Cerca de la hora de la cita, la
cual era entre las dos y tres de la tarde, me voy preparando, esta vez prefiero
ir bien vestido, no elegante, con un toque de mi mejor perfume, quiero que ella
se sienta a gusto conmigo; además, ella es una mujer muy hermosa, cabello largo
y elegante, de piel morena y una sonrisa contagiosa. Quedamos en que me buscaba
en su carro; como siempre, para mí era una incertidumbre a donde iríamos a
comer, ella conoce más de restaurantes, es más caraqueña, y siempre damos con
lugares donde se puede disfrutar de excelente comida y de un buen vino.
Llegamos al restaurant, uno que
se llama Rúa, ubicado en Las Mercedes, primera vez que lo visitaba. Escogimos
una mesa cerca de la entrada, pedimos de comer, primero una entrada, luego algo
del mar como plato fuerte, y lo acompañamos de una botella de un buen vino blanco
que ella escogió, quien tiene mayor aprecio a la belleza de esta bebida.
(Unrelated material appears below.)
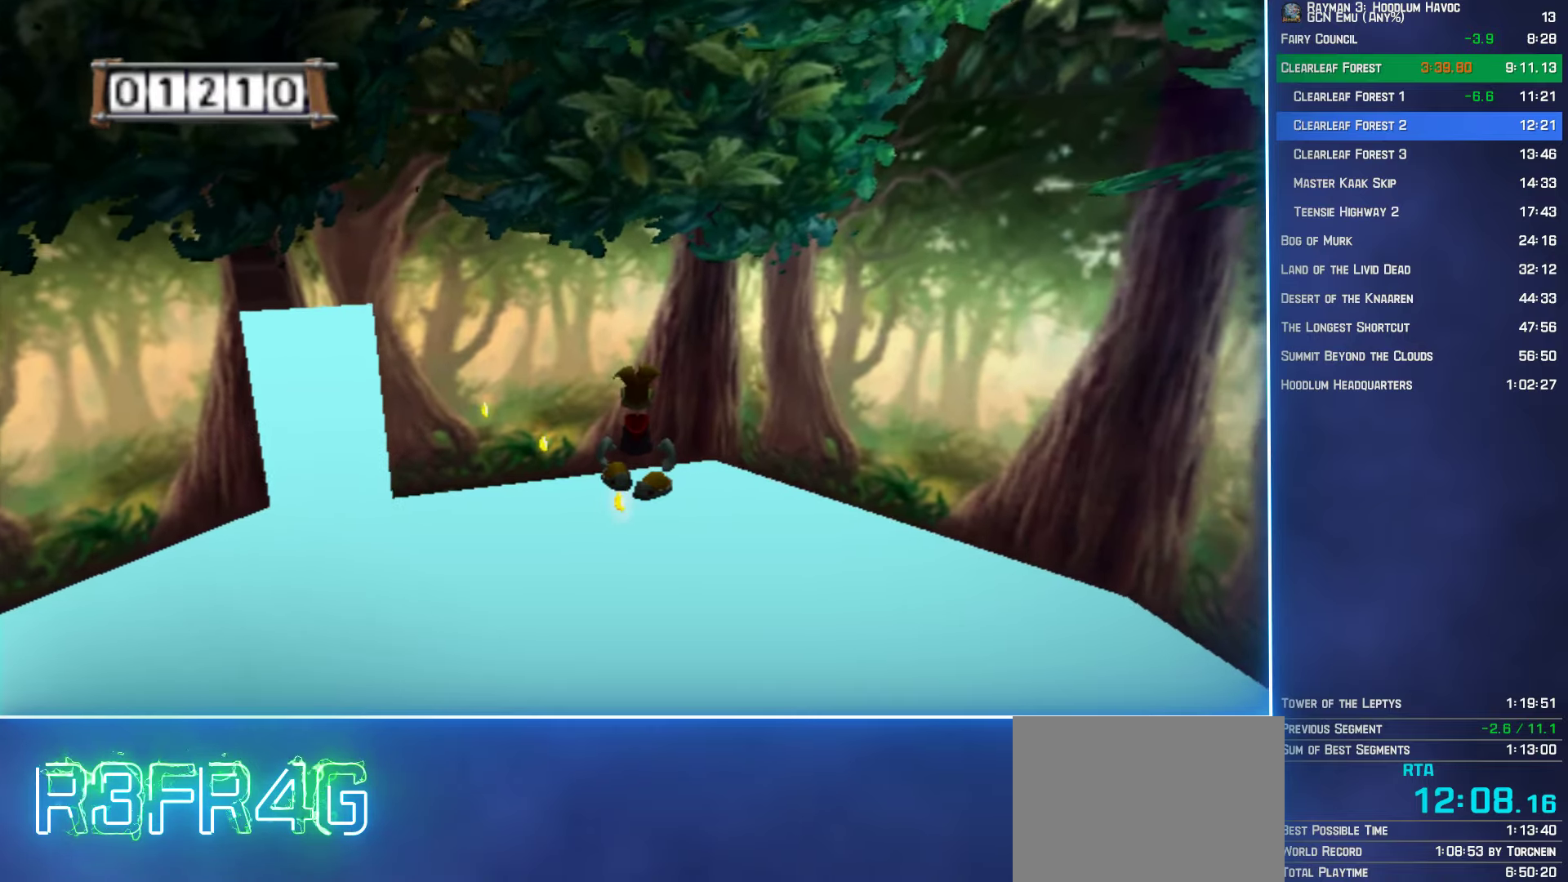
{"buttons": ["A"], "left_stick": "up", "right_stick": "center", "button_events": []}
Durante el almuerzo conversamos agradablemente de muchos temas, de los hijos,
del trabajo, del beisbol, de los amigos, en fin, de la vida; luego, vino el postre,
y seguimos conversamos, se acabó el vino, y tomamos un digestivo, el cual
repetimos, y no paramos de compartir nuestros emociones.
Ya eran como las siete de la
noche, cuando comienzan a llegar los invitados a la celebración de aniversario
de casados de una pareja desconocida, quienes habían reservado un salón en el
segundo nivel del restaurant, animada con música, la cual aprovechamos para
bailar al lado de la mesa, ella baila muy bien. Sonaba salsa y nos reímos
mucho, porque se me había olvidado como girar y moverme, hasta que agarré el
ritmo. En todo ese tiempo nos conectamos
de manera especial, sentí algo distinto a otros días, sentí que nos enlazamos
de verdad, sentí como si viajáramos juntos en el tiempo y en el espacio, allí y
en ese momento entendí lo importante que era ella para mí.
No le dije nada, para mí era muy
importante ese sentimiento de la amistad, pero quise llevarme un recuerdo, y
ese fue el corcho de la tapa de la botella de vino, el cual mantuve en mi mano,
que en algún momento se me cayó al piso, pero lo recuperé. Parece tonto, pero
pensaba que de cosas sencillas se pueden tener recuerdos hermosos, y se me
ocurrió que ese corcho era el objeto que me recordaría ese momento en
particular cuando nació una amistad más estrecha y verdadera.